Consequently, Méndez del Río added that “one of the prerequisites for the sector to succeed in that transformation lays on its capacity to overcome the obstacles derived from the nature and functioning of the microfinance entities themselves. Obstacles that, direct or indirectly, always relate to efficiency issues; that is, to the ability to offer good products and services at ever decreasing transformation costs, and, thanks to it, at a lower price. All that with positive earnings’ margins and levels, allowing a sustainable and constant growth and, therefore, without undermining financial solidity.”

The Chairman of the Foundation also remarked that, among the challenges microfinance entities face before they are able to improve financial inclusion significantly, the essential ones refer to the need to increase access to capital (debt and equity), to formalize institutions and to ensure their sustainability, transparency, efficiency and accountability.

Finally, the BBVA Microfinance Foundation Chairman reminded all participants that“ solving these problems will only be possible, if the sector is capable to avoid the risk of drifting away from its essential mission”.

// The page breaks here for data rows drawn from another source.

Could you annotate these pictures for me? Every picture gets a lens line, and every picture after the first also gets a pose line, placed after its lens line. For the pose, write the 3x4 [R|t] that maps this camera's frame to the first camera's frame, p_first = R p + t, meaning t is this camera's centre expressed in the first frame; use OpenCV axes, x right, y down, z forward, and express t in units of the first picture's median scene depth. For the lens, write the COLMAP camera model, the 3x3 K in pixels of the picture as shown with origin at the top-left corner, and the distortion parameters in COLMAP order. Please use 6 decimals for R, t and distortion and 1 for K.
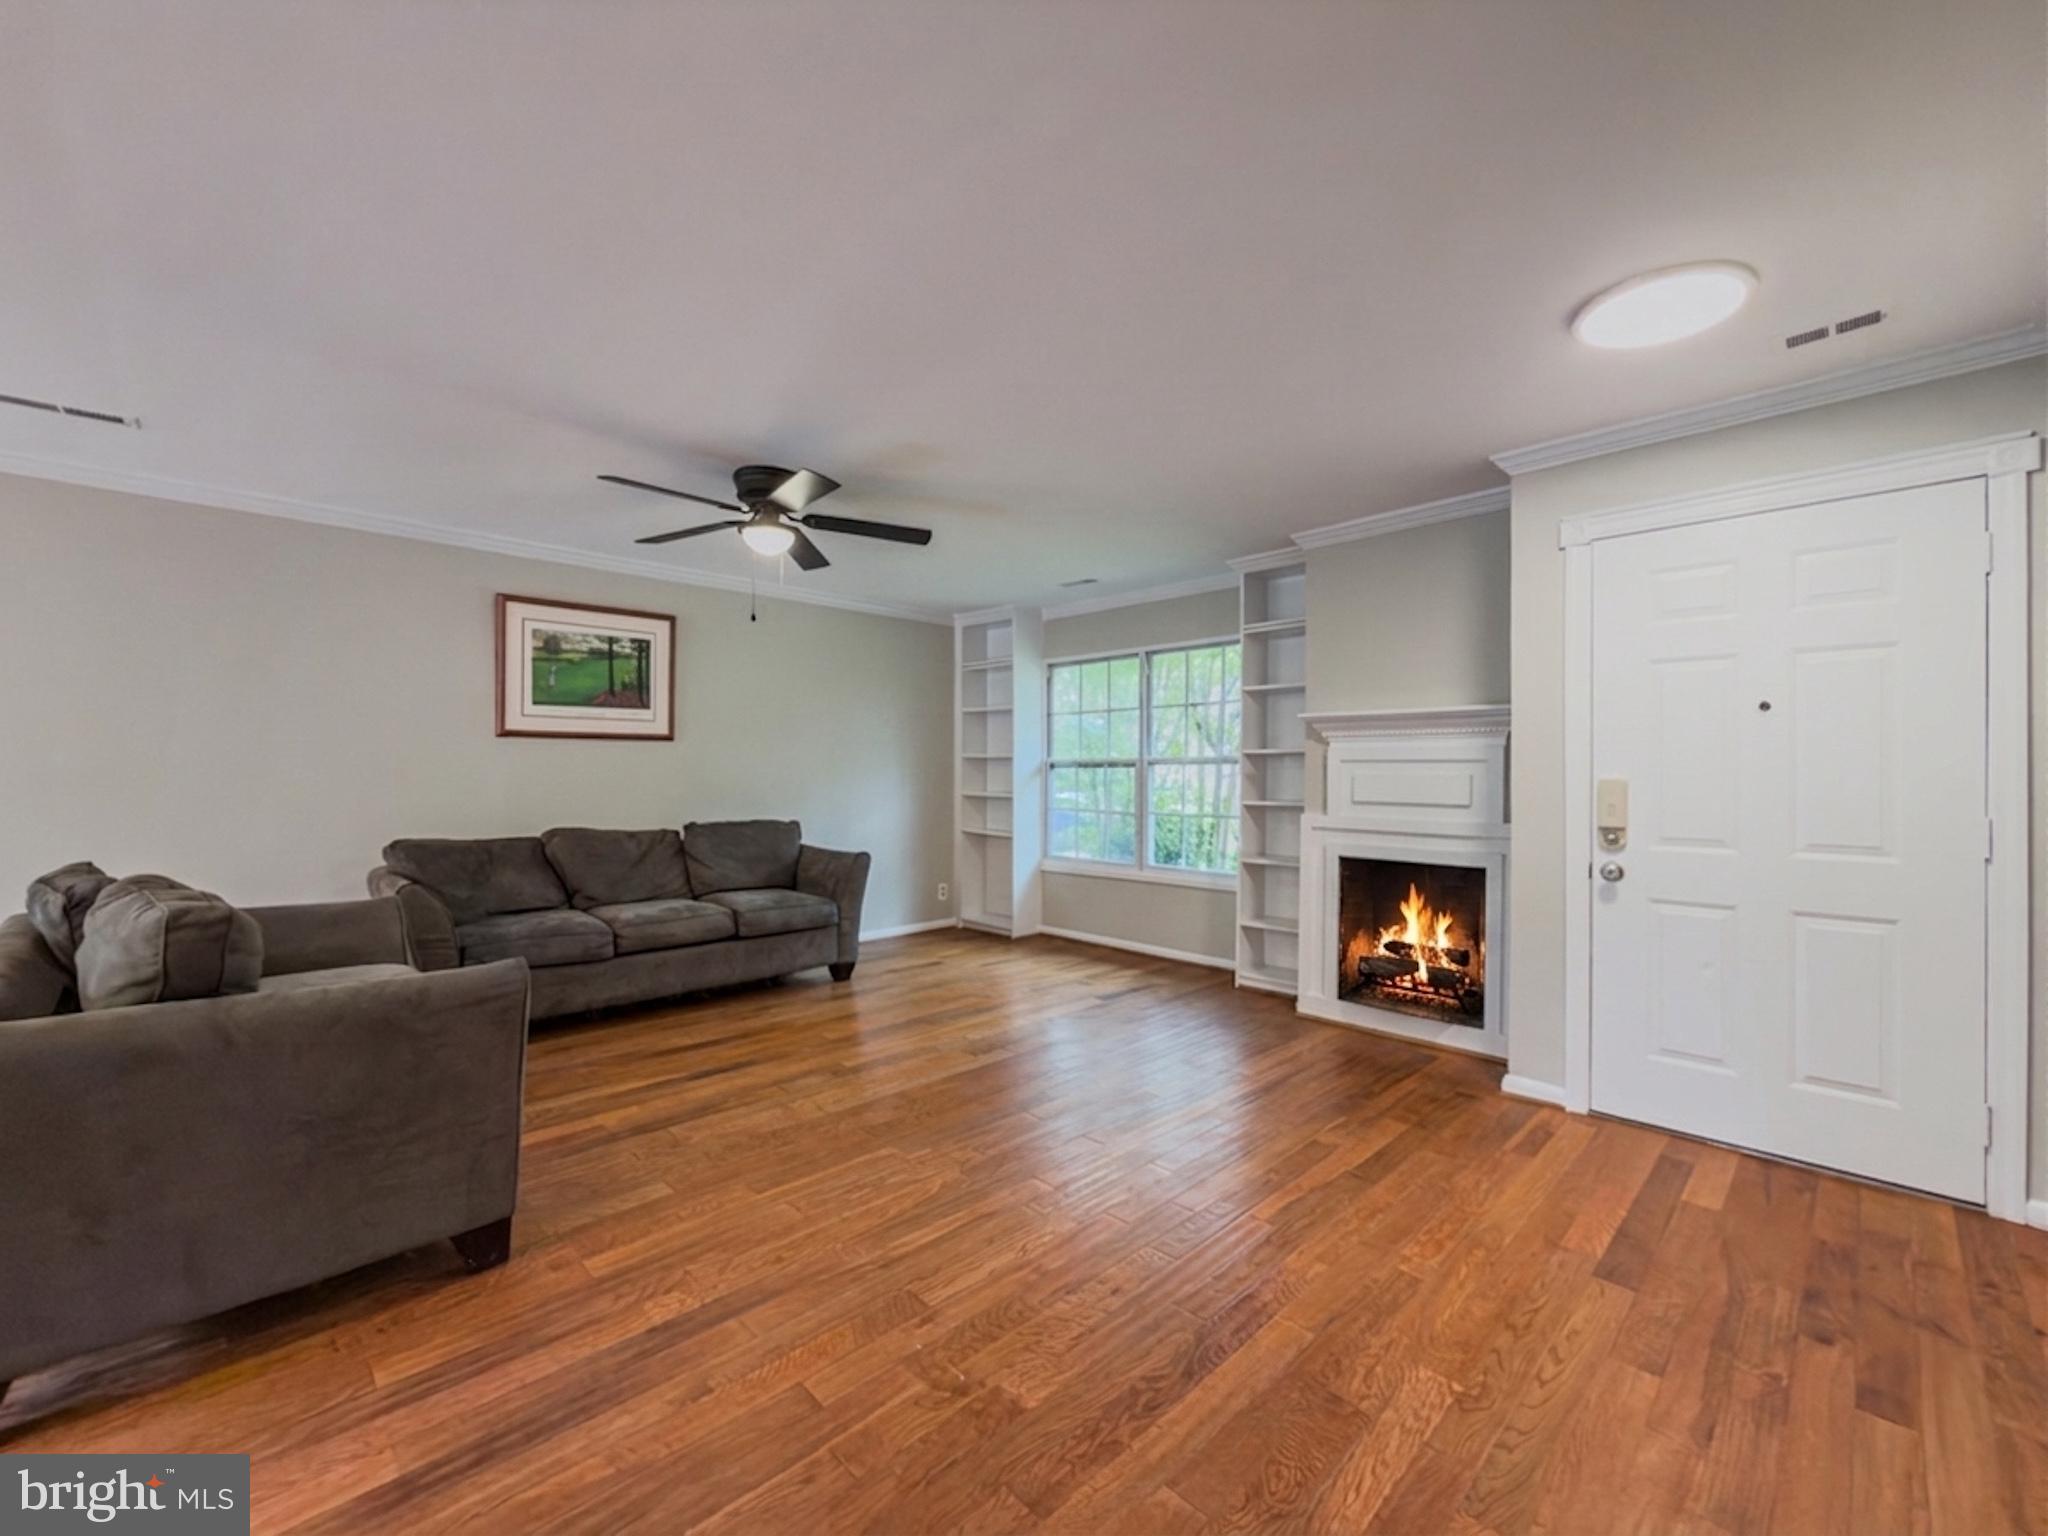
lens RADIAL K [[846.0, 0, 1004.4], [0, 846.0, 768.9], [0, 0, 1]] dist [-0.008410, 0.000074]
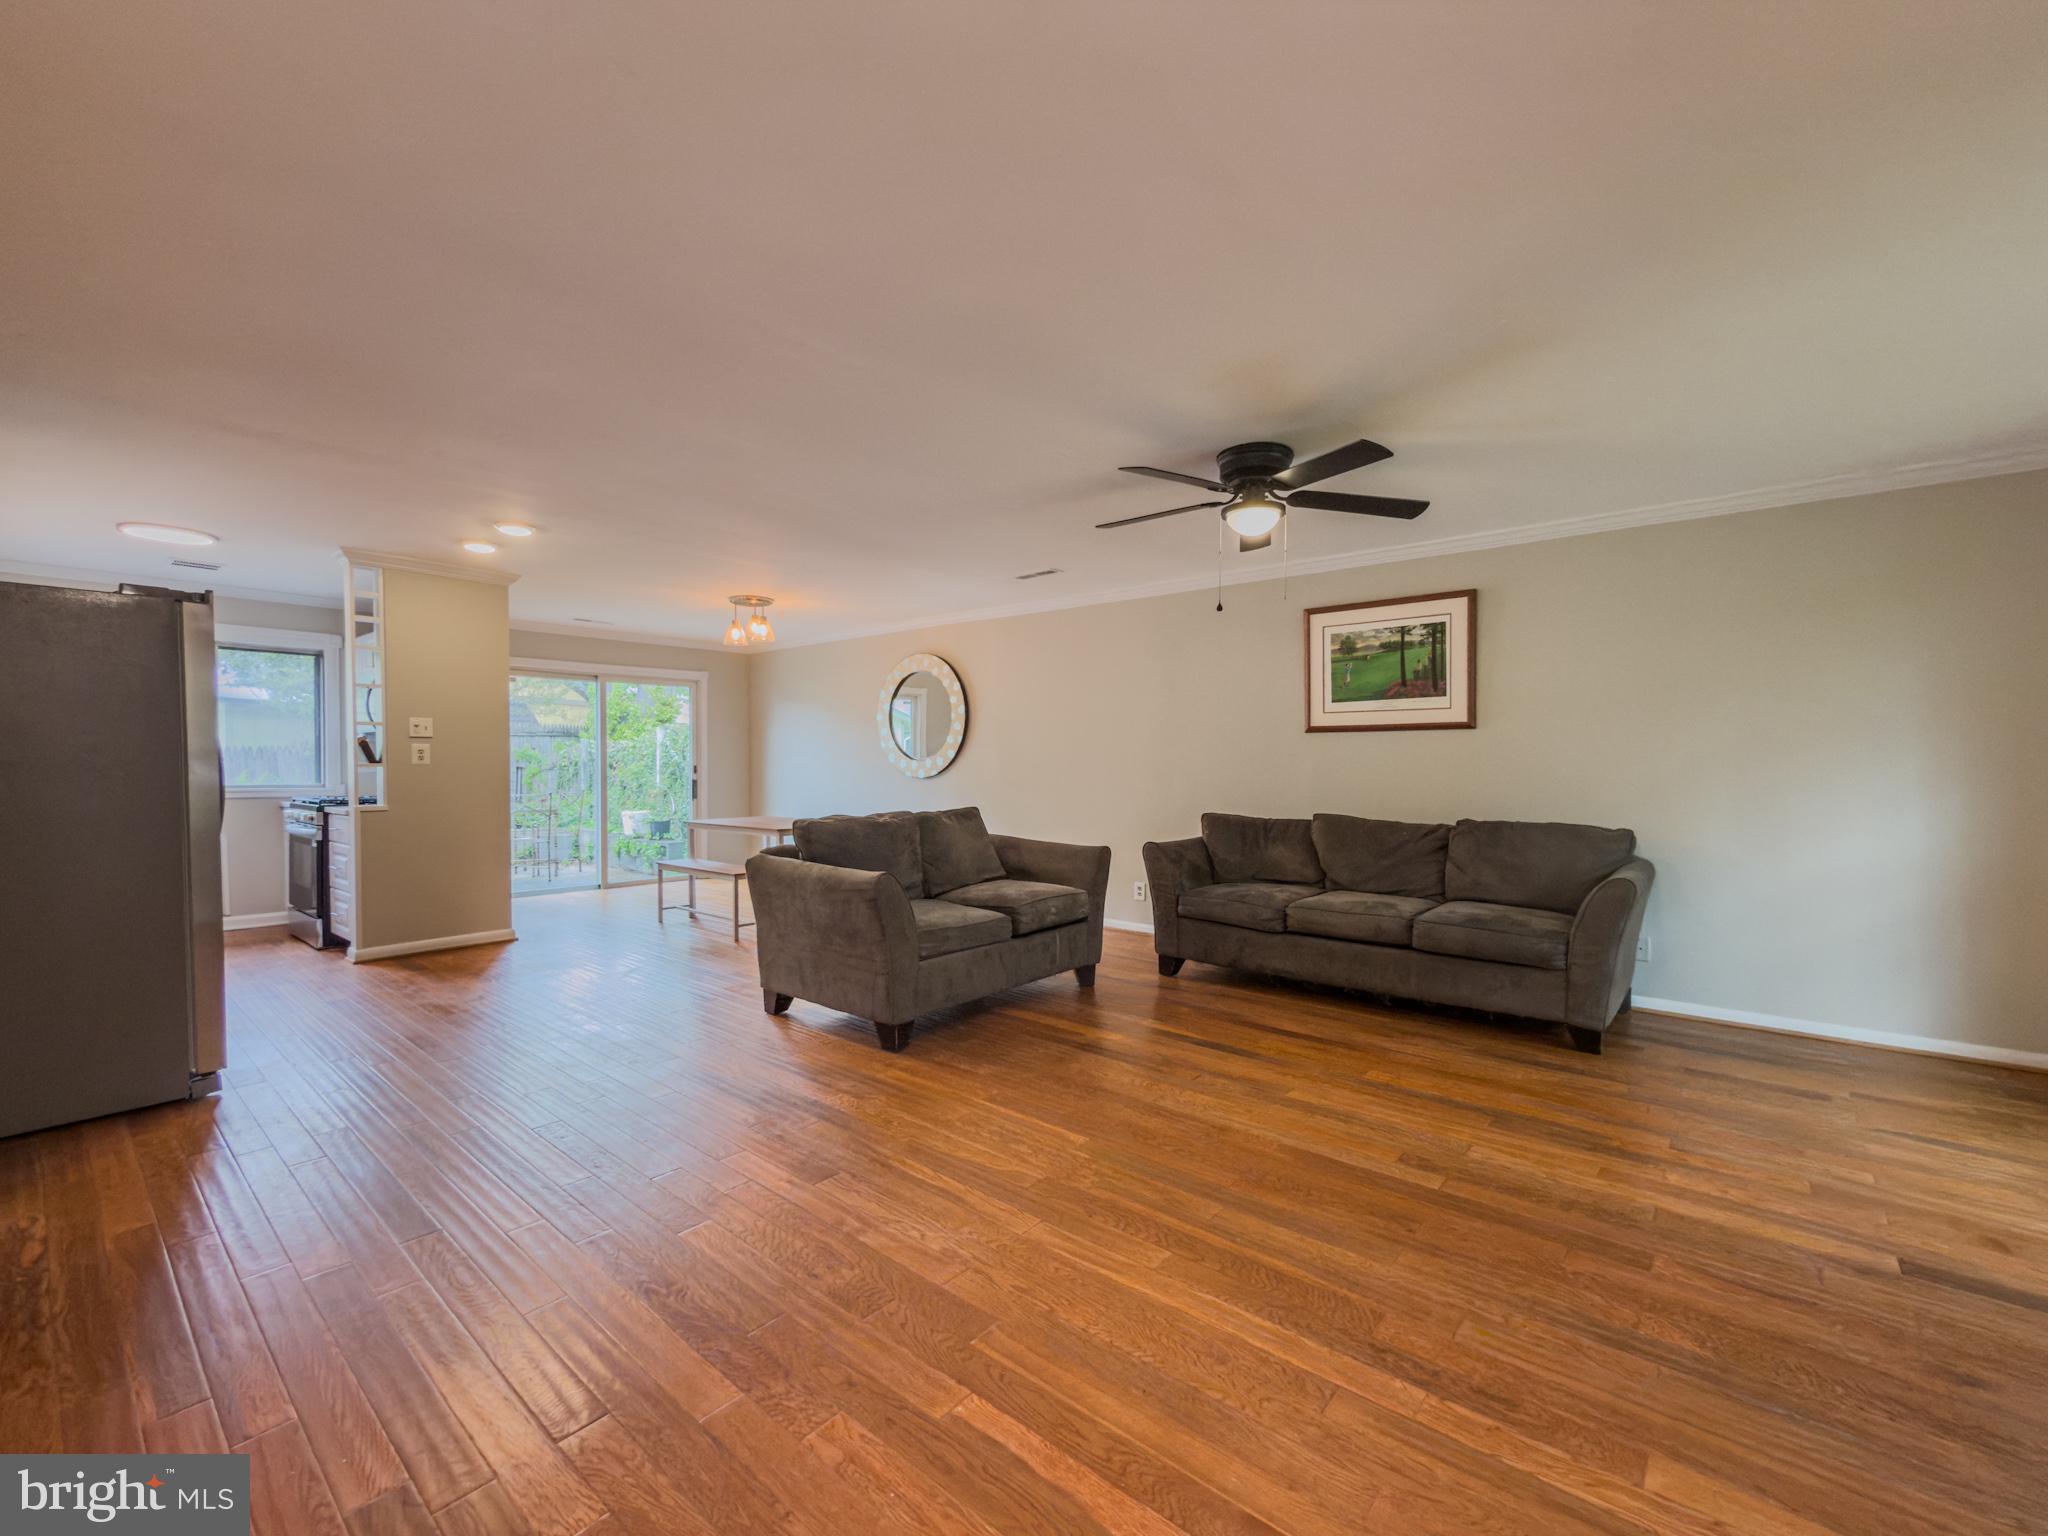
lens RADIAL K [[838.5, 0, 1055.3], [0, 838.5, 779.0], [0, 0, 1]] dist [0.000035, -0.000780]
pose [[0.120581, 0.012236, -0.992628, 0.498708], [0.001753, 0.999920, 0.012539, 0.009971], [0.992702, -0.003252, 0.120550, 0.510083]]
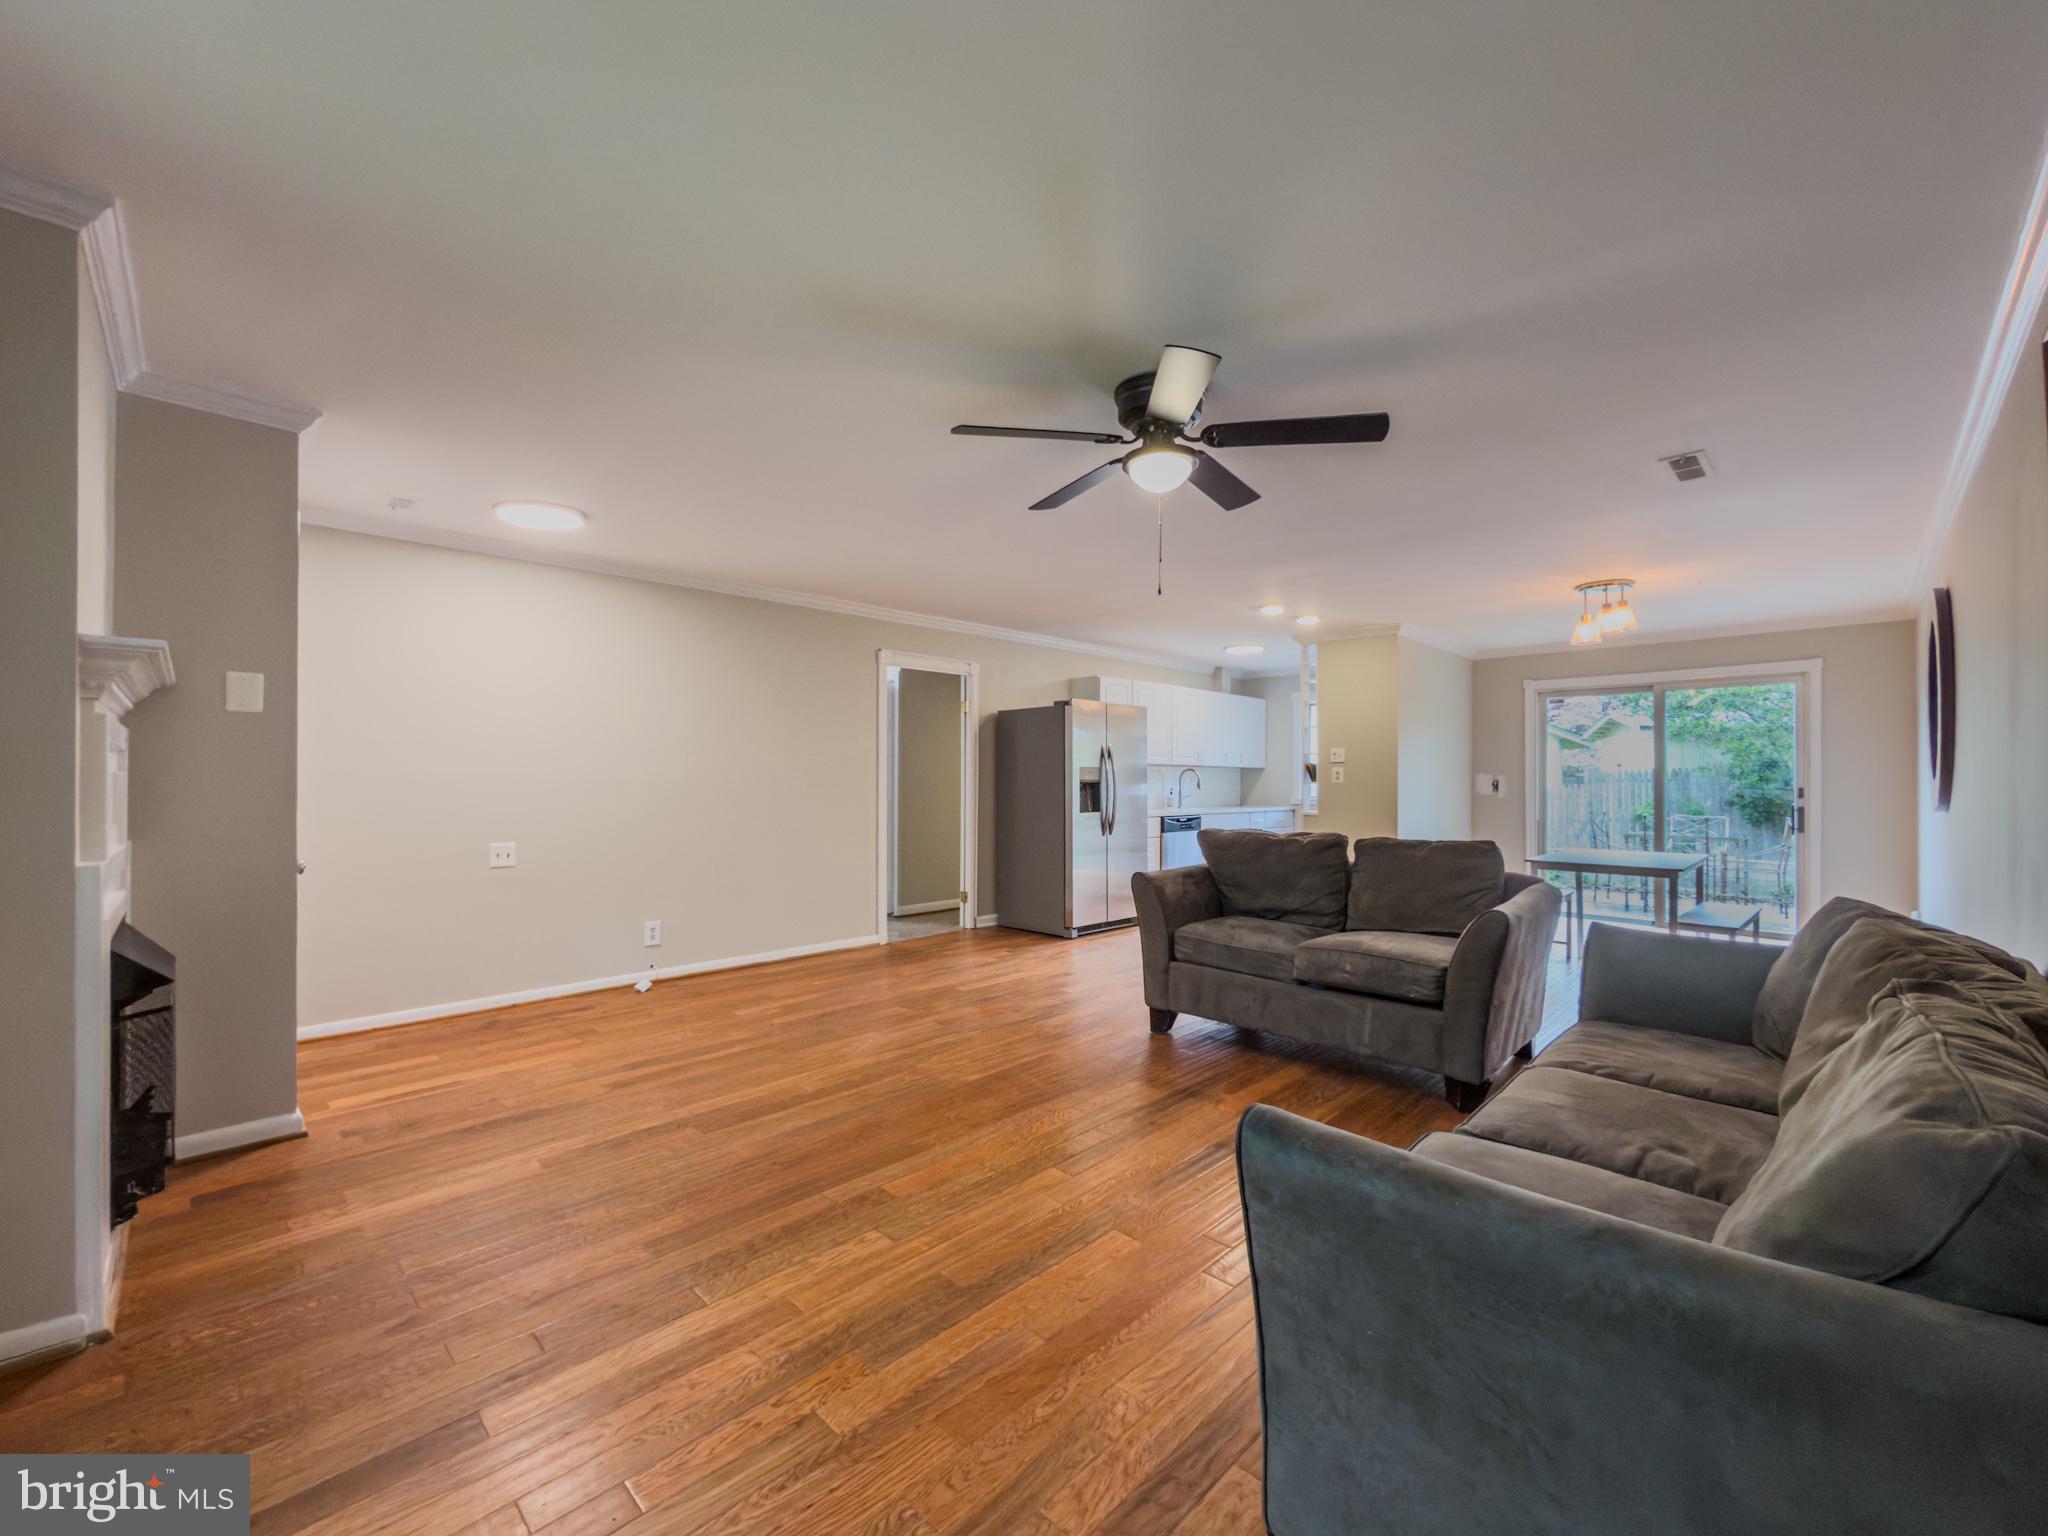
lens RADIAL K [[838.5, 0, 982.1], [0, 838.5, 772.7], [0, 0, 1]] dist [0.000035, -0.000780]
pose [[-0.999964, -0.008265, -0.002063, -0.087378], [-0.008243, 0.999913, -0.010313, 0.002954], [0.002148, -0.010296, -0.999945, 1.355984]]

BBVAMF: US$ 3.2 billion in granted credits

The BBVA Microfinance Foundation is a non-profit entity, created by BBVA for philanthropic purposes in 2007 and devoted to promote the economic and social development of the poorest people in society through Productive Finance. The Foundation is independent in terms of governance and management and is not part of the BBVA financial group.

Nowadays, the Foundation attends to a current base of 1 million clients and has granted US$ 3.2 billion on aggregate, through its eight microfinance entities in Latin America: Banco de las Microfinanzas-Bancamía (Colombia), Caja Nuestra Gente y Financiera Confianza (Peru), Fondo Esperanza y Emprende Microfinanzas (Chile), Contigo Microfinanzas (Argentina), Microfinanzas PR (Puerto Rico), and Microserfin en Panama.